Understanding exactly what intellectual property (IP) your business has is critical. Registered (or registrable) and unregistered rights can be equally important, and it is essential to map those rights to the commercial value of the associated parts of the business. Your IP portfolio and strategy should be regularly reviewed and updated to match your business goals as they progress and change. Ensure that your largest revenue streams are the most tightly protected: it is the associated IP in these areas of the business that can enhance their value to the extent that, not only does it help to stop your competitors from copying you and taking some of your market share, but it can also act as surety and security for investment and borrowing to help fund the growth of your business.

2. Be smart about your IP budget

Cash flow is of most concern to many businesses at this economically challenging time, and it is tempting to halt escalating IP costs indiscriminately without really considering the longer term impact. Instead, take the time to consider what is essential in order to protect your key business goals, and then get the timing right: it may not be necessary to do everything immediately; by prioritising key rights and using grace periods and extensions of time strategically, costs can be staggered and cash flow can be managed without undermining your potential head start as we come out of these uncertain times.

3. Don’t forget about your unregistered IP rights

Not all IP is, or has to be, registered to add value to your business.

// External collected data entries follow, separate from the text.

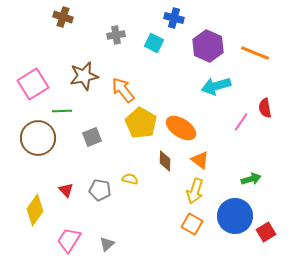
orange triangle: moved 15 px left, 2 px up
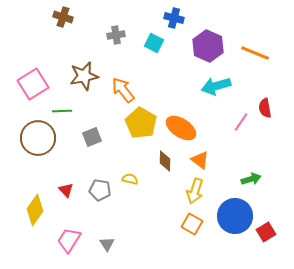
gray triangle: rotated 21 degrees counterclockwise
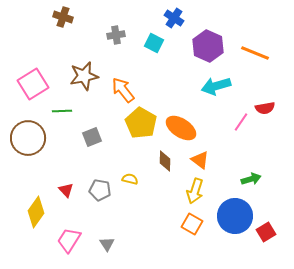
blue cross: rotated 18 degrees clockwise
red semicircle: rotated 90 degrees counterclockwise
brown circle: moved 10 px left
yellow diamond: moved 1 px right, 2 px down
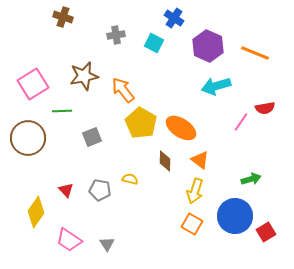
pink trapezoid: rotated 88 degrees counterclockwise
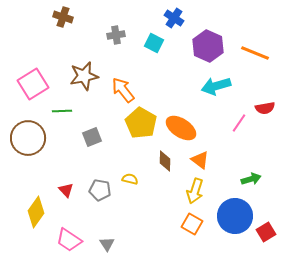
pink line: moved 2 px left, 1 px down
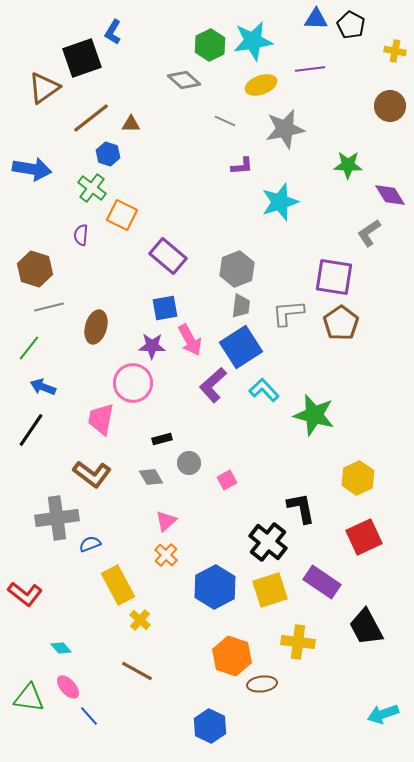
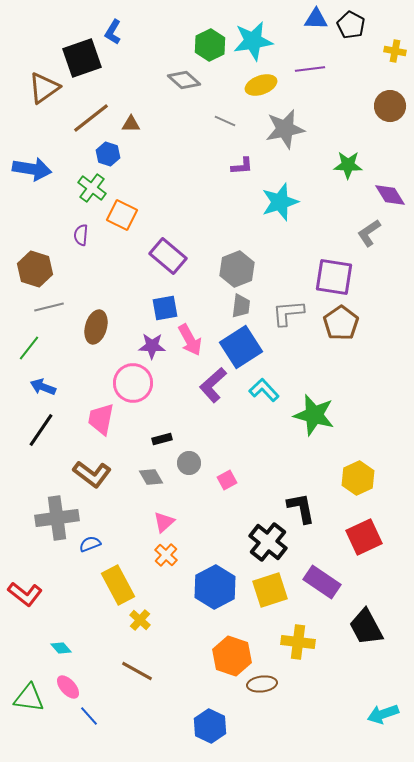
black line at (31, 430): moved 10 px right
pink triangle at (166, 521): moved 2 px left, 1 px down
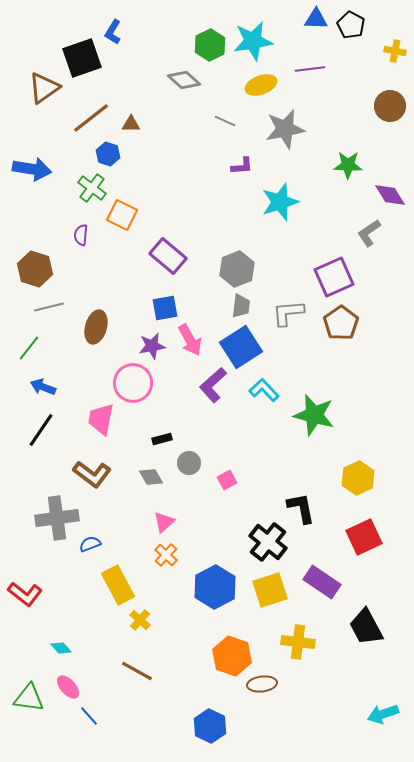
purple square at (334, 277): rotated 33 degrees counterclockwise
purple star at (152, 346): rotated 12 degrees counterclockwise
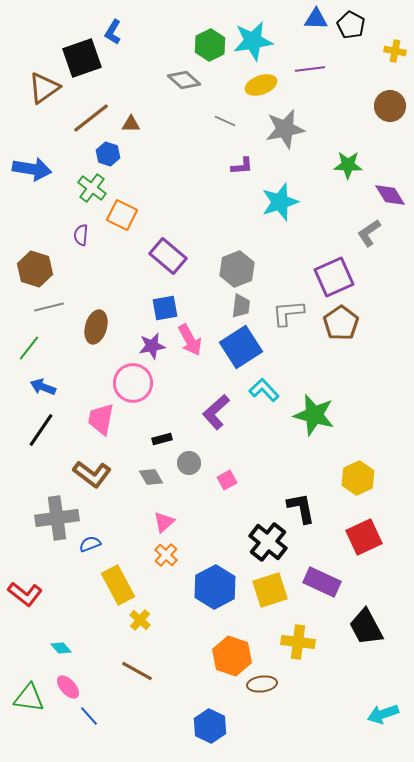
purple L-shape at (213, 385): moved 3 px right, 27 px down
purple rectangle at (322, 582): rotated 9 degrees counterclockwise
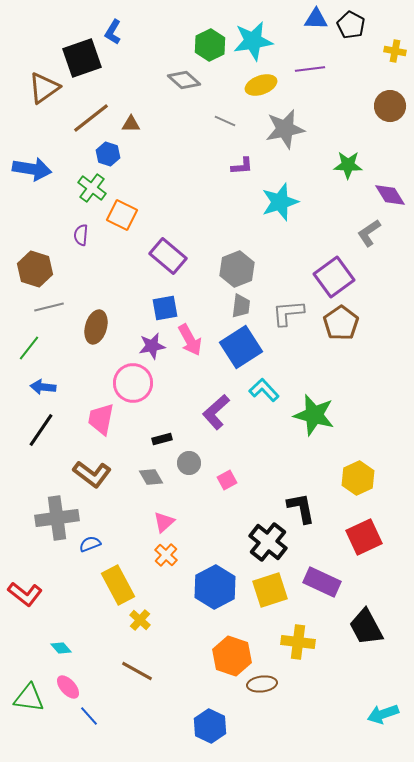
purple square at (334, 277): rotated 12 degrees counterclockwise
blue arrow at (43, 387): rotated 15 degrees counterclockwise
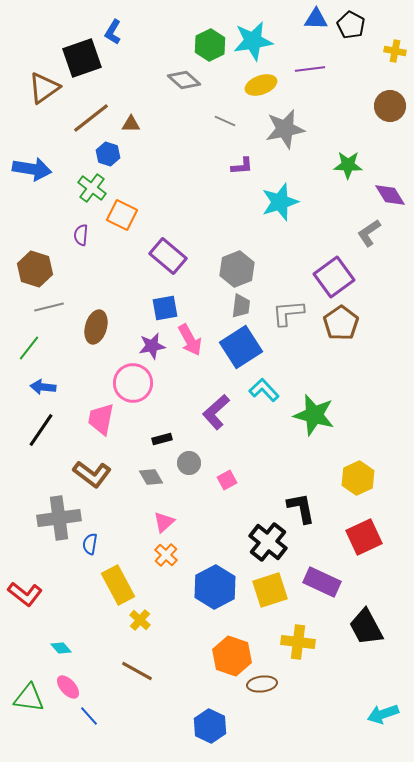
gray cross at (57, 518): moved 2 px right
blue semicircle at (90, 544): rotated 60 degrees counterclockwise
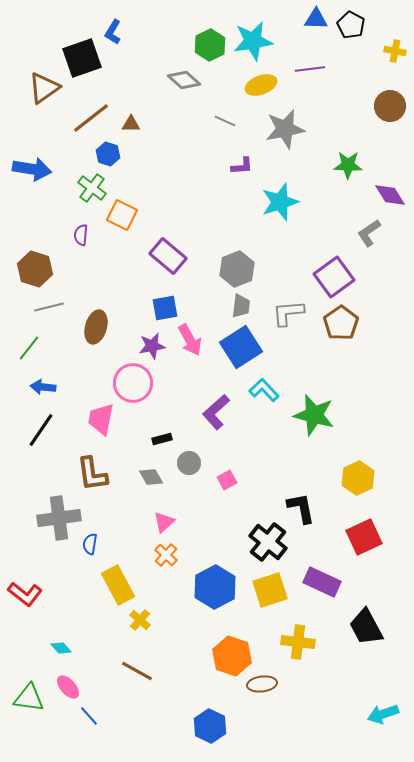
brown L-shape at (92, 474): rotated 45 degrees clockwise
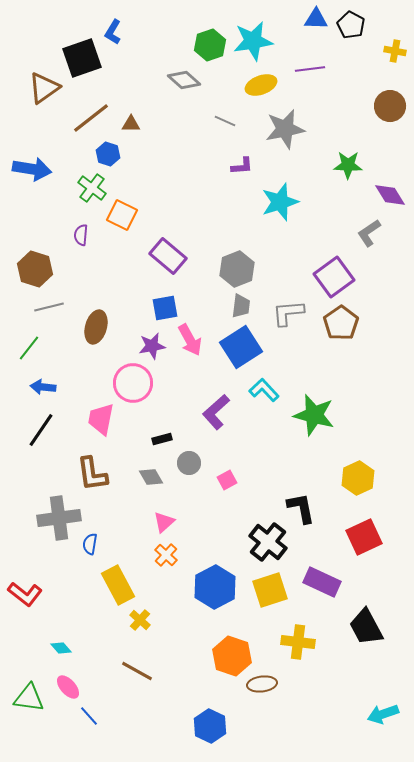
green hexagon at (210, 45): rotated 8 degrees clockwise
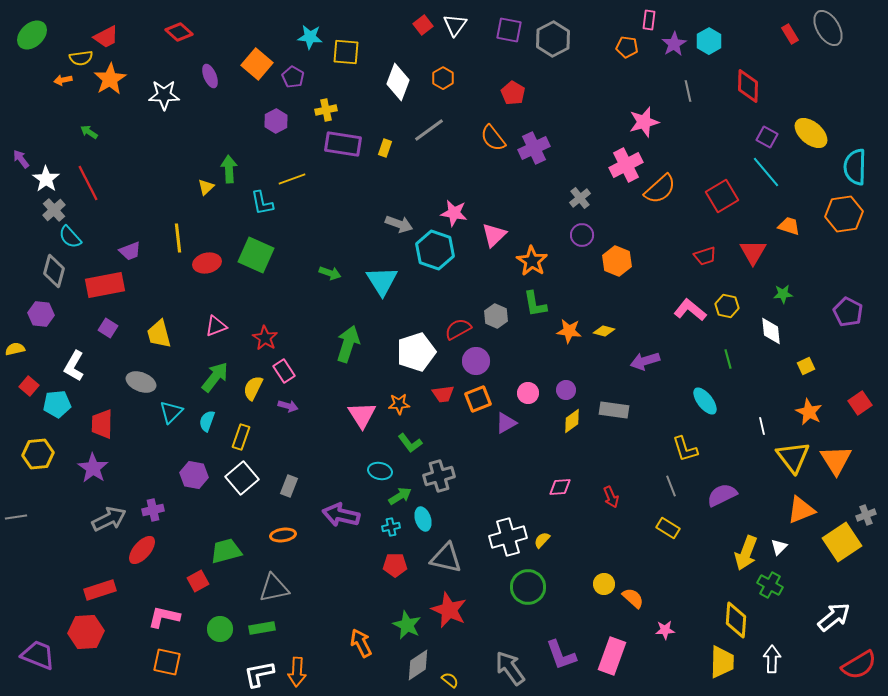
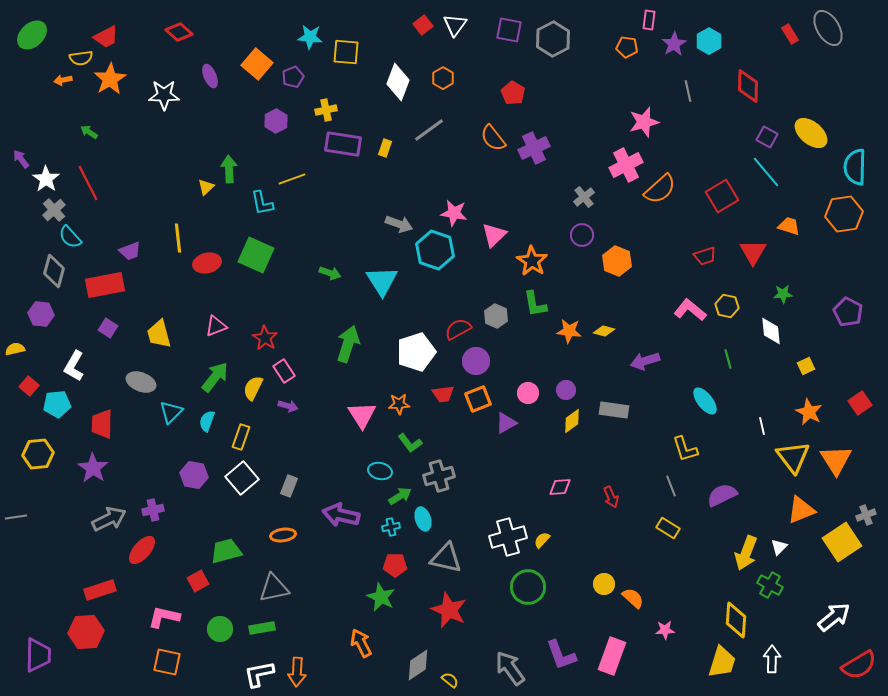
purple pentagon at (293, 77): rotated 20 degrees clockwise
gray cross at (580, 198): moved 4 px right, 1 px up
green star at (407, 625): moved 26 px left, 28 px up
purple trapezoid at (38, 655): rotated 69 degrees clockwise
yellow trapezoid at (722, 662): rotated 16 degrees clockwise
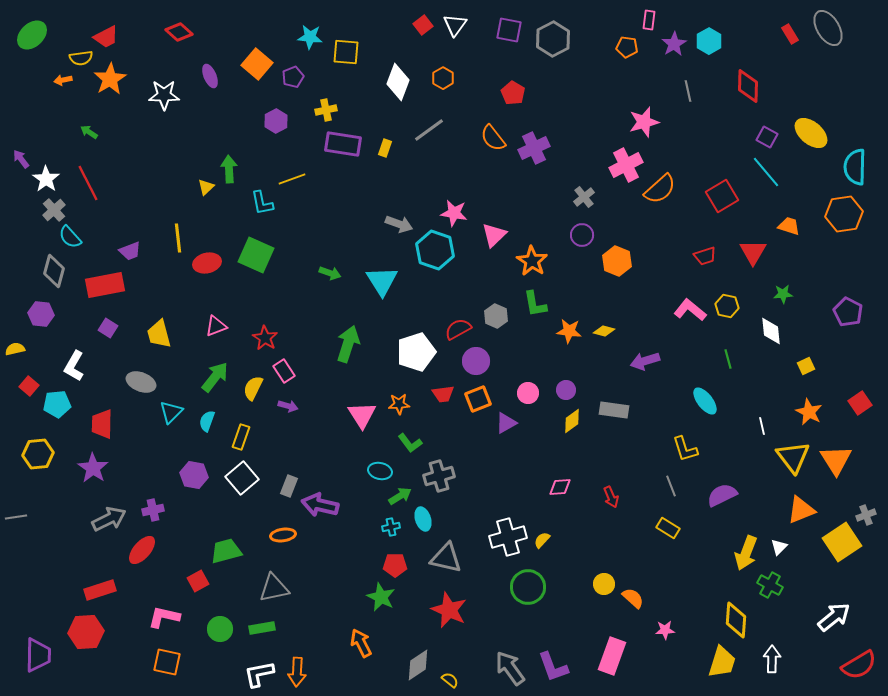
purple arrow at (341, 515): moved 21 px left, 10 px up
purple L-shape at (561, 655): moved 8 px left, 12 px down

In fact, for some businesses, unregistered IP rights, such as copyright, trade secrets and know-how, may provide more powerful protection for an innovation than registered rights. These types of rights come into being automatically but, in order to be effective, you first need to identify them, and then ensure that your IP strategy includes policies for using them to their full advantage, as well as adequately safeguarding them in the longer term.

4. Understand and exploit your commercial landscape

If you are using, or considering, innovation to drive your business forward as we emerge from the current crisis, it is important to understand what your competitors are, or have been, doing. Do you know who your main competitors are and where they have been concentrating their main R&D efforts in recent years? If not, you might want to consider including a landscape search and analysis in your IP strategy, which can help you, to not only understand where your business sits within the globally competing market, but also provide key insights into potential technical areas of growth and innovation for your own business.

5. Don’t overlook your global competition

It will be increasingly important to safeguard your overseas markets (or potential markets) against your global competitors, especially considering that some countries may be released from the current ‘lockdown’ restrictions before the UK. Overseas IP protection can be a bit daunting, especially in terms of the cost implications at a time when cash flow may be of paramount concern; but failing to secure your overseas revenue streams could prove to be even more expensive in the longer term. There are lots of different ways to put overseas IP protection in place, while ensuring that the associated cost matches the potential commercial value of the product or service it serves to protect and, if this is managed strategically, you can ensure that your innovation is properly protected as we begin to return to some kind of stability following COVID-19, without breaking the bank.